Please write out all of the entries without altering anything.

Multi-frame object listings:
═══

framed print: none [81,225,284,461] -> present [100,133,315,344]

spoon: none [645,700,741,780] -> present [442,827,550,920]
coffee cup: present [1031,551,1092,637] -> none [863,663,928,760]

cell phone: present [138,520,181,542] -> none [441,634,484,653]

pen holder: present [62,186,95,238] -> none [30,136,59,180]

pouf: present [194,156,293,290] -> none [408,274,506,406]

═══

= REPLY TO THE EXERCISE =
framed print: none [81,225,284,461] -> present [100,133,315,344]

spoon: none [645,700,741,780] -> present [442,827,550,920]
coffee cup: present [1031,551,1092,637] -> none [863,663,928,760]

cell phone: present [138,520,181,542] -> none [441,634,484,653]

pen holder: present [62,186,95,238] -> none [30,136,59,180]

pouf: present [194,156,293,290] -> none [408,274,506,406]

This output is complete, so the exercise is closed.